▶ **What is being asked**
Based on the passage about treatment effects below, decide whether each statement agrees with it: (a) When agents choose treatment based on their own benefits, those who take treatment benefit more than those who don't. (b) When agents choose treatment at random, the parameters differ from one another. (c) In Figure 1, the left side shows the effects without essential heterogeneity. Answer yes or no for each and quote the words that decide it.

*** Page

All average effect parameter possibly hide considerable treatment effect heterogeneity. The relationship between these parameters depends on the assignment mechanism that matches agents to treatment. If agents select their treatment status based on their own benefits, like in the presence of essential heterogeneity, then agents that take up treatment benefit more than those that do not and thus \(B^{TT}\) > \(B^{ATE}\). If agents select their treatment status at random, which is equivalent with the absence of essential heterogeneity, then all parameters are equal. Figure 1 illustrates an example for both cases. Both graphs show the distribution of benefits which is characterized by the difference of potential outcomes \(Y_1 - Y_0\). Additionally the figures shows the conventional effects for both setups whereupon the selection process on the left side is affected by essential heterogeneity whereas the right side displays the effects in the absence of essential heterogeneity.

******
*** Data provided

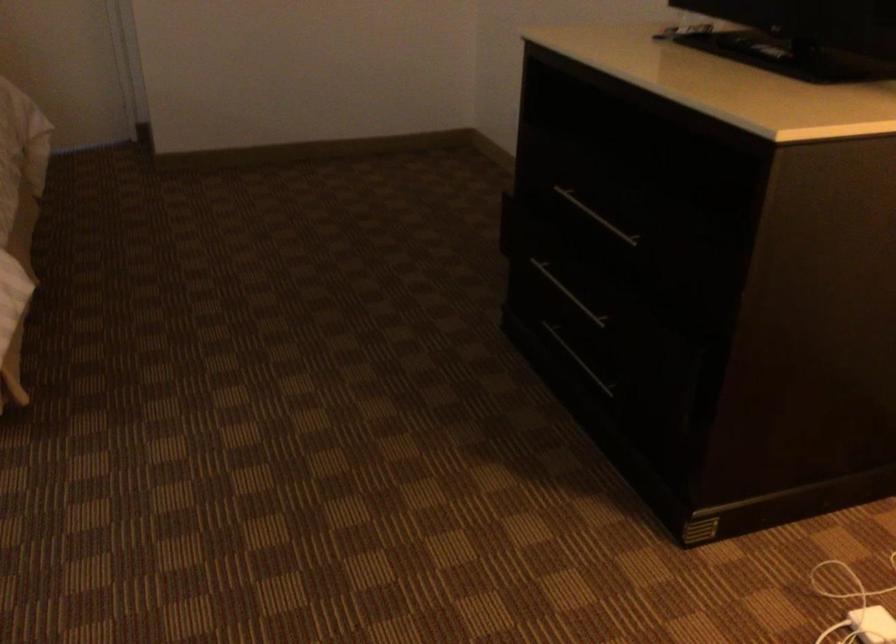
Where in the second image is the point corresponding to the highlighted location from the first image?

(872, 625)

******

▶ **The reply**
(a) Yes: "agents that take up treatment benefit more than those that do not"
(b) No: "then all parameters are equal"
(c) No: "the selection process on the left side is affected by essential heterogeneity"